È il riscatto delle coscienze, il risveglio a destinazione da quella prima classe Milano-Foggia che trasporta i nostri eroi distratti da troppo elevati pensieri da ormai parecchie primavere. Tutto meraviglioso, è la tana del bianconiglio. Peccato però che nella realtà le cose stiano molto diversamente.

L’Italia è il Paese in cui sono bassi principalmente i salari medi, quelli della classe che un tempo si definiva media per intenderla benestante. Oggi la classe media è generalmente povera, proprio perché i salari medi sono, in realtà, piuttosto bassi.
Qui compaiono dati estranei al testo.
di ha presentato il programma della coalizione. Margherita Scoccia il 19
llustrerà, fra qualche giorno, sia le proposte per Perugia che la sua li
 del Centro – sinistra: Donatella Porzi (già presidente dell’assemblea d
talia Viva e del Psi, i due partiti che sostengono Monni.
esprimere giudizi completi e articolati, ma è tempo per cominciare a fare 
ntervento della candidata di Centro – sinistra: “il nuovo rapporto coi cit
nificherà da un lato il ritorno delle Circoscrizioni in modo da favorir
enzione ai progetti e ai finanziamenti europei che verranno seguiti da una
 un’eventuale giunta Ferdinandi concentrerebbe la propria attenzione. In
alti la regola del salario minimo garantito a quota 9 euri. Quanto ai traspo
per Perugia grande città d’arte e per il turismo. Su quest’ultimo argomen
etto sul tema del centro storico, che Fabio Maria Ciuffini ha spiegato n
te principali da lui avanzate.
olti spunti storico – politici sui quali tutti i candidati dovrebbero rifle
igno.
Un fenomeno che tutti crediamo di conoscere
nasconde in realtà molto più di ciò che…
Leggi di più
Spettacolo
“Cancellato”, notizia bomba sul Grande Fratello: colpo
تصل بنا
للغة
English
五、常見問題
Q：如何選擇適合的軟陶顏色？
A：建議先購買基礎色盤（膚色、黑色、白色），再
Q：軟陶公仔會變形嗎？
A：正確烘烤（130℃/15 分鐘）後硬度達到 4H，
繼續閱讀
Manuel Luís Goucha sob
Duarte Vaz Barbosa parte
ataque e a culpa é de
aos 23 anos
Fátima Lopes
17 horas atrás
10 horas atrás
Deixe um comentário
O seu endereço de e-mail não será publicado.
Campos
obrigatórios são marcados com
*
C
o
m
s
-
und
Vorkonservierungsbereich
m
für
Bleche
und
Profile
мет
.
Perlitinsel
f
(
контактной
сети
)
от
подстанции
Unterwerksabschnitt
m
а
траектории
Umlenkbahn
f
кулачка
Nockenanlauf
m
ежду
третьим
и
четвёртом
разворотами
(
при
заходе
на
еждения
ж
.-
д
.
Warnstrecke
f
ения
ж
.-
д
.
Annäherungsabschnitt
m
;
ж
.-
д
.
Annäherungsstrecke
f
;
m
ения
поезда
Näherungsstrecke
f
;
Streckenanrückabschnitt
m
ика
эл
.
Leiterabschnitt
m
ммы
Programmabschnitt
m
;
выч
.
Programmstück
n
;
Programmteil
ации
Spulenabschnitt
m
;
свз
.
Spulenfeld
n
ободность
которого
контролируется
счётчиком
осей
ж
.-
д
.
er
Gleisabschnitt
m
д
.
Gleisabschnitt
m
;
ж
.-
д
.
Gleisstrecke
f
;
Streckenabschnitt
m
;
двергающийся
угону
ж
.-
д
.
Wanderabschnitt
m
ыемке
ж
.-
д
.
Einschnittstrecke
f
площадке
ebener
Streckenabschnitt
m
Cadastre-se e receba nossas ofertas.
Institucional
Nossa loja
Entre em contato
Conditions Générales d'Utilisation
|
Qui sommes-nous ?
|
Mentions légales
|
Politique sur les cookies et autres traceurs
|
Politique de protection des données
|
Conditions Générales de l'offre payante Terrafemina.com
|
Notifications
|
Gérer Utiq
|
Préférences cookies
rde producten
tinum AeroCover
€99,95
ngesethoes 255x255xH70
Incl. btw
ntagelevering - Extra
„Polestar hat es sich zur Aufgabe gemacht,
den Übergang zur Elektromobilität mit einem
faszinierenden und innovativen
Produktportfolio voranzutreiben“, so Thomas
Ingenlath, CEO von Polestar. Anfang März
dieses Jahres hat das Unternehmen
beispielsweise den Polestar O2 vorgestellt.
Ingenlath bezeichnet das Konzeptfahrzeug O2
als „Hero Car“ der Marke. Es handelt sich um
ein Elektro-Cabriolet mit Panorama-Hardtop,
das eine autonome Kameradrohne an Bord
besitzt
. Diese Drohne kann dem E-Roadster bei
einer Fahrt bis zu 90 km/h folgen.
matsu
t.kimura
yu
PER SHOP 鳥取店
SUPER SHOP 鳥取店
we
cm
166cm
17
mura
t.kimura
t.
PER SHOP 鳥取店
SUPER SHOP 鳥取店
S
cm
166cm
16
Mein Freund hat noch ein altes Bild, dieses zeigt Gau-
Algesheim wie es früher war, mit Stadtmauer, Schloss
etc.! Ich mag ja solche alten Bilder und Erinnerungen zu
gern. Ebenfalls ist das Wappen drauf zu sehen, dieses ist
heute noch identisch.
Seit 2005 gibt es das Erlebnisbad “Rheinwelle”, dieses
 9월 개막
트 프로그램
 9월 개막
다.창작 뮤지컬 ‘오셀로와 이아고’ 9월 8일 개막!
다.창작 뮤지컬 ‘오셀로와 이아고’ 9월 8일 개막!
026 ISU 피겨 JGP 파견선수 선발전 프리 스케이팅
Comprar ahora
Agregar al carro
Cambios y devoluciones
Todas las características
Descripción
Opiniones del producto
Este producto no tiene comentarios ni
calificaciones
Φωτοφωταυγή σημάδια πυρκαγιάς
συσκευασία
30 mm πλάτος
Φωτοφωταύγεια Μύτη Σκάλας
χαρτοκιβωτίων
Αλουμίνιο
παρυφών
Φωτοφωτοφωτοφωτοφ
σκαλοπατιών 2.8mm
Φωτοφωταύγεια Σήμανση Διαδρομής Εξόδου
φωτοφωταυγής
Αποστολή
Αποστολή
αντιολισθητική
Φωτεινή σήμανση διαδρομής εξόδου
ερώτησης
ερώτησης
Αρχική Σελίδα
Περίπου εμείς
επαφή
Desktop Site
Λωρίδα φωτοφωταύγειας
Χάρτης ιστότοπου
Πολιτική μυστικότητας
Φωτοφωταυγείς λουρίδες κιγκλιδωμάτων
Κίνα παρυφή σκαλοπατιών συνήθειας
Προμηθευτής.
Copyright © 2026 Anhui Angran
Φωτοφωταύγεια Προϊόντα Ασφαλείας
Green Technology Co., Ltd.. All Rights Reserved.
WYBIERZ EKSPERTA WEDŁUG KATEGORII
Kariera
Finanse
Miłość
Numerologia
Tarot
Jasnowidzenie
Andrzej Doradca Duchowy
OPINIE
Certo, quelli bassi sono davvero bassi, ma sono solo una minima parte. E soprattutto non è aumentando i minimi che si risolve il problema: la media non si alza, se non impercettibilmente e per poco tempo. Per poco tempo perché l’impresa non terrà a lungo un lavoratore che produce meno di quello che costa. Impercettibilmente perché i salari minimi pesano assai poco sulla media e, in ogni caso, godono di maggiori agevolazioni ed esenzioni varie sul piano del carico fiscale. Agevolazioni che non conosce chi supera il lauto guadagno lordo di 35mila euro all’anno, di cui riceve in tasca meno della metà tra tasse e contributi ed il resto, poco più di mille e duecento euro al mese se ne va in affitto, bollette e spesa. Sopravvivenza, specie nelle grandi città dove tutto è più caro.

A conferma del generale impoverimento della classe media dei lavoratori italiani, i cui salari sono del resto gli unici in Europa fermi da vent’anni. E allora, qual è la soluzione? Una sola: cambiare prospettiva. Le imprese non sono condotte da avidi capitalisti in ghette e cilindro pronti a sfruttare i lavoratori per arricchirsi. Oggi il capitale umano è quello più prezioso. Ma per valere deve essere competente e specializzato.

È il mercato, baby. E funziona benissimo se non molestato dagli interventi di chi pretende di governarlo senza capirlo. Ma allora perché le imprese non investono di più in capitale umano, in formazione? Chi può lo fa, in realtà. Ma sono pochi, sono i più grandi, quelli che riescono a sopravvivere all’avidità di un fisco rapace che pretende di lucrare ben il 60% del costo del lavoro: si, sessanta euro su cento è il cuneo fiscale reale del Bengodi delle tasse. Altro che pizzo. Ed è destinato ad aumentare, se verranno adottate le brillanti soluzioni dei decreti anti povertà e salario minimo. Qualcuno alla fine il conto lo deve pagare. Indovinate chi?